BEGIN Passage

In [1]:
#export
import k1lib as k1, os
import k1lib.cli as cli
from collections import deque
from functools import lru_cache
from contextlib import contextmanager
__all__ = ["sql", "s3", "s3bucket"]



In [2]:
#export
@contextmanager
def mysqlCnf(user, password, host, port):
    fn = f"""[client]\nuser = "{user}"\npassword = "{password or ''}"\nhost = "{host}"\nport = "{port}" """ | cli.file()
    try: yield fn
    finally: os.remove(fn)
mysqlConn = k1.dep("mysql.connector", "mysql-connector-python", "https://pypi.org/project/mysql-connector-python/")
pgConn = k1.dep("psycopg2", "psycopg2-binary", "https://pypi.org/project/psycopg2/")
sqlite3 = k1.dep("sqlite3")
qD = {"my": "`", "pg": "", "lite": ""} # quote dict
class sql:
    def __init__(self, host, port=3306, user=None, password="", mode="my"):
        """Creates a connection to a SQL database.
Example::

    s = sql("localhost") # creates a new sql object
    s.refresh()          # refreshes connection any time you encounter strange bugs
    
    s | ls()                                                       # lists out all databases
    s | toBytes()                                                  # dumps every databases, returns Iterator[str]. Yes, it's "toBytes", but it has the feeling of serializing whatever the input is, so it's at least intuitive in that way
    "dump.sql" | s                                                 # restores the database using the dump file
    cat("dump.sql") | s                                            # restores the database using the dump file
    db1 = s | ls() | filt(lambda x: x.name == "db1") | item()      # gets database named "db1"

END Passage

→ **Work request 1**: Quote verbatim the lines of the listing, starting with the line that contains "KEITH RICHARDS anuncia super deluxe box set" and going on through the end of the listing.
The notebook and the listing are unrelated material.

BEGIN Available records

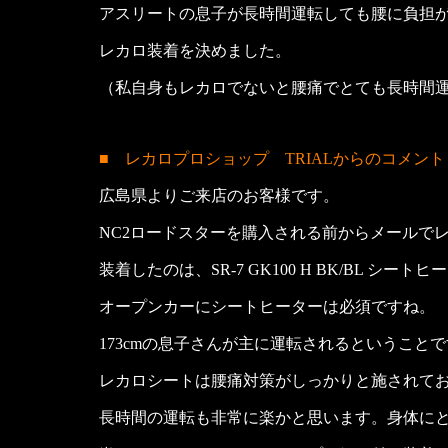
アスリートの息子が長時間運転しても腰に負担
レカロ装着を決めました。
（私自身もレカロでないと腰痛でとても長時間
■ レカロプロショップ TRIALからのコメント
広島県よりご来店のお客様です。
NC2ロードスターを購入される前からメールで
装着したのは、SR-7 GK100 H BK/BL シート
オープンカーにシートヒーターは必須ですね。
173cmの息子さんが主に運転されるというこ
レカロシートは腰痛対策がしっかりと施されて
長時間の運転も非常に楽かと思います。身体に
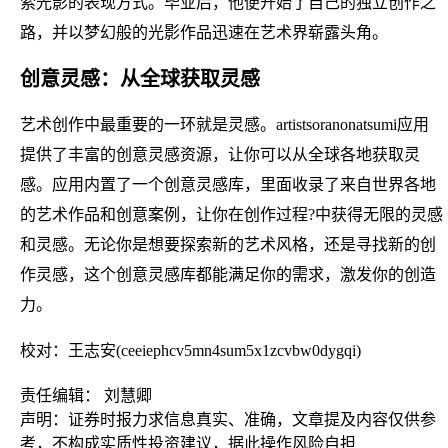
索光影的表现方式。毕业后，他便开始了自己的独立创作之
路，并以梦幻般的光影作品迅速在艺术界崭露头角。
创意灵感：从全球获取灵感
艺术创作中最重要的一环就是灵感。artistsoranonatsumi应用
提供了丰富的创意灵感资源，让你可以从全球各地获取灵
感。应用内置了一个创意灵感库，里面收录了来自世界各地
的艺术作品和创意案例，让你在创作过程?中获得无限的灵感
和灵感。无论你是想要探索新的艺术风格，还是寻找新的创
作灵感，这个创意灵感库都能满足你的需求，激发你的创造
力。
校对：王志安(ceeiephcv5mn4sum5x1zcvbw0dygqi)
责任编辑： 刘慧卿
声明：证券时报力求信息真实、准确，文章提及内容仅供参
考，不构成实质性投资建议，据此操作风险自担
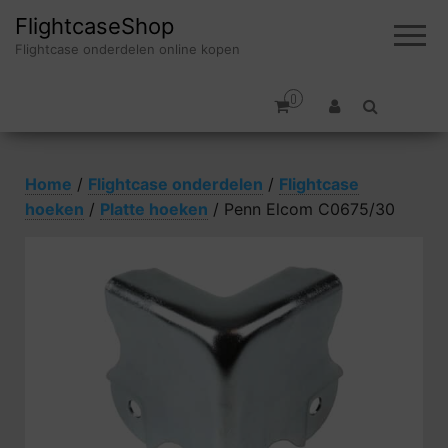
FlightcaseShop
Flightcase onderdelen online kopen
0
Home
/
Flightcase onderdelen
/
Flightcase
hoeken
/
Platte hoeken
/ Penn Elcom C0675/30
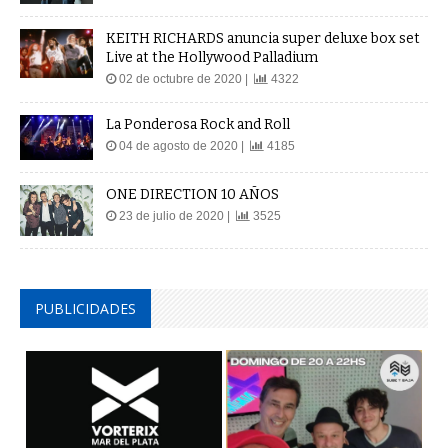
KEITH RICHARDS anuncia super deluxe box set
Live at the Hollywood Palladium
02 de octubre de 2020 |
4322
La Ponderosa Rock and Roll
04 de agosto de 2020 |
4185
ONE DIRECTION 10 AÑOS
23 de julio de 2020 |
3525
PUBLICIDADES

END Available records

→ **Work request 2**: Print the part of the notebook starting with "try: yield fn" and going on through "a SQL database.", character for character.

→ **Written reply 1**:
KEITH RICHARDS anuncia super deluxe box set
Live at the Hollywood Palladium
02 de octubre de 2020 |
4322
La Ponderosa Rock and Roll
04 de agosto de 2020 |
4185
ONE DIRECTION 10 AÑOS
23 de julio de 2020 |
3525
PUBLICIDADES

→ **Written reply 2**:
try: yield fn
    finally: os.remove(fn)
mysqlConn = k1.dep("mysql.connector", "mysql-connector-python", "https://pypi.org/project/mysql-connector-python/")
pgConn = k1.dep("psycopg2", "psycopg2-binary", "https://pypi.org/project/psycopg2/")
sqlite3 = k1.dep("sqlite3")
qD = {"my": "`", "pg": "", "lite": ""} # quote dict
class sql:
    def __init__(self, host, port=3306, user=None, password="", mode="my"):
        """Creates a connection to a SQL database.